[ПРИВЕДЁННЫЙ ОТРЫВОК]:
******************************
Он первый занялся вопросами сопротивления балок растяжению и сжатию, первый стал изучать механизм трения и заметил его влияние на условия равновесия.
6. ДИНАМИКА
Более спорен вклад Леонардо в область динамики. Судя по его весьма многочисленным заметкам по динамике, рассеянным по рукописям вперемежку с прочими мыслями в характерном для него беспорядке, сомнительно, чтобы он, как часто утверждают, предугадывал принцип инерции.
В «Кодексе о полете птиц» имеется часто цитируемое утверждение Леонардо, в котором иногда опускают последнюю часть фразы:
«Всякое движение стремится к своему сохранению, или же каждое движущееся тело движется постоянно, пока в нем сохраняется действие его двигателя» (Cod. sul volo degli uccelli, f. 13, r., pag. 106).
Первые две части предложения, взятые сами по себе, можно было бы понимать как выражающие принцип инерции со свойственной стилю Леонардо четкостью, что в данном случае напоминает четкость латинской формулировки Декарта «quod in vacuo movetur, semper moved» (что движется в пустоте, будет двигаться всегда). Но нужно учесть последнюю, неотъемлемую часть предложения, в высшей степени ограничивающую общность предыдущего утверждения и сводящую его, очевидно, к теории импето Буридана.
******************************
[ПЕРЕЧЕНЬ ДАННЫХ]:
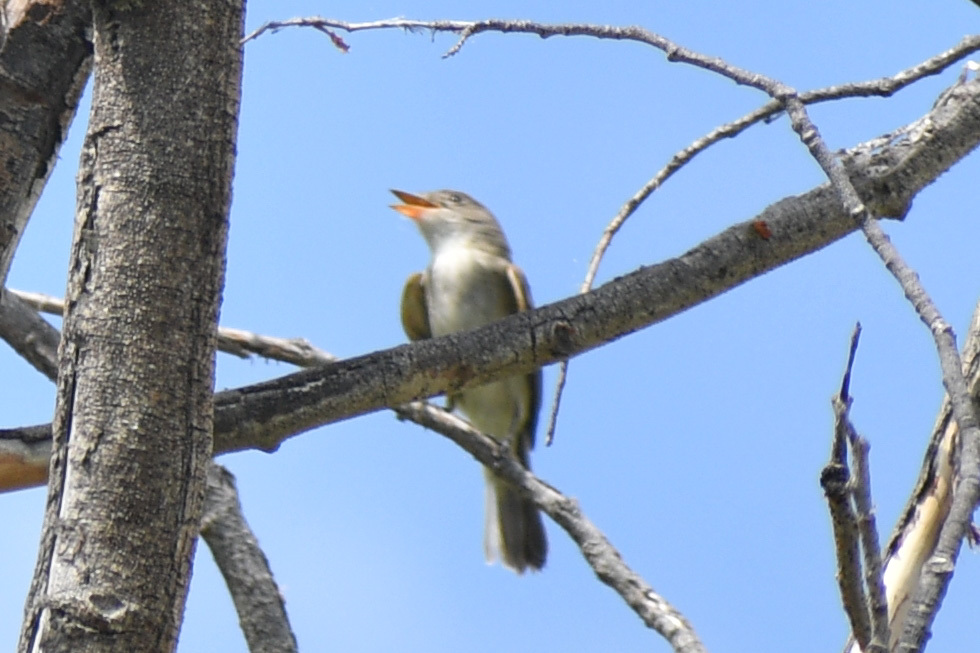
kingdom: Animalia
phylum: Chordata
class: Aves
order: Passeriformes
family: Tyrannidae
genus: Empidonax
******************************
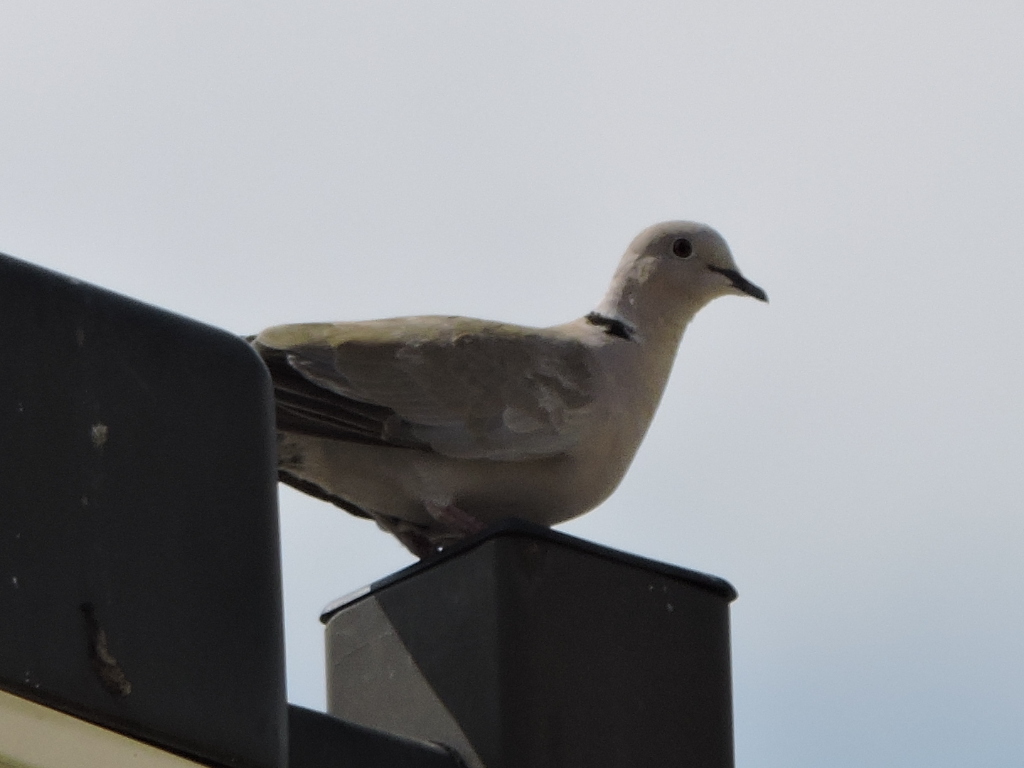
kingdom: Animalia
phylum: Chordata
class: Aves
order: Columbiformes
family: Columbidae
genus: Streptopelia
******************************
[ЗАДАНИЯ]:
• 1. Ответьте на вопросы по отрывку о Леонардо:
(a) Механизм какого явления, согласно первому предложению отрывка, он первым стал изучать?
(b) В каком кодексе содержится часто цитируемое утверждение Леонардо о движении?
(c) К какой теории, по словам отрывка, сводит это утверждение его последняя часть?
• 2. В отрывке о Леонардо замените «Леонардо» на «Леонардо да Винчи» в части, которая начинается словами «Он первый занялся» и заканчивается словами «r., pag. 106).». Приведите эту часть целиком.
• 3. Напишите продолжение отрывка о Леонардо, начиная сразу после его последнего предложения.

[ОЖИДАЕМЫЕ ОТВЕТЫ]:
• 1.
(a) Механизм трения.
(b) В «Кодексе о полете птиц».
(c) К теории импето Буридана.

• 2.
Он первый занялся вопросами сопротивления балок растяжению и сжатию, первый стал изучать механизм трения и заметил его влияние на условия равновесия.
6. ДИНАМИКА
Более спорен вклад Леонардо да Винчи в область динамики. Судя по его весьма многочисленным заметкам по динамике, рассеянным по рукописям вперемежку с прочими мыслями в характерном для него беспорядке, сомнительно, чтобы он, как часто утверждают, предугадывал принцип инерции.
В «Кодексе о полете птиц» имеется часто цитируемое утверждение Леонардо да Винчи, в котором иногда опускают последнюю часть фразы:
«Всякое движение стремится к своему сохранению, или же каждое движущееся тело движется постоянно, пока в нем сохраняется действие его двигателя» (Cod. sul volo degli uccelli, f. 13, r., pag. 106).

• 3.
Однако нет оснований сомневаться в том, что Леонардо догадывался о принципе равенства действия и противодействия в некоторых частных случаях, не подымаясь еще до его обобщения, произведенного Ньютоном. Об этом свидетельствуют некоторые выдержки из «Атлантического кодекса», часть из которых мы приведем:
«Что касается движения воды, то же производит движение весла против неподвижной воды, что и движение воды против неподвижного весла» (Cod. Atl., f. 175, т.е.).
«Такая же сила создается предметом против воздуха, что и воздухом против предмета» (Cod. Atl., f. 381, v.a.).
«To же производит движение воздуха против неподвижного предмета, что и движение предмета против неподвижного воздуха» (Cod. Atl., f. 395, r.b.).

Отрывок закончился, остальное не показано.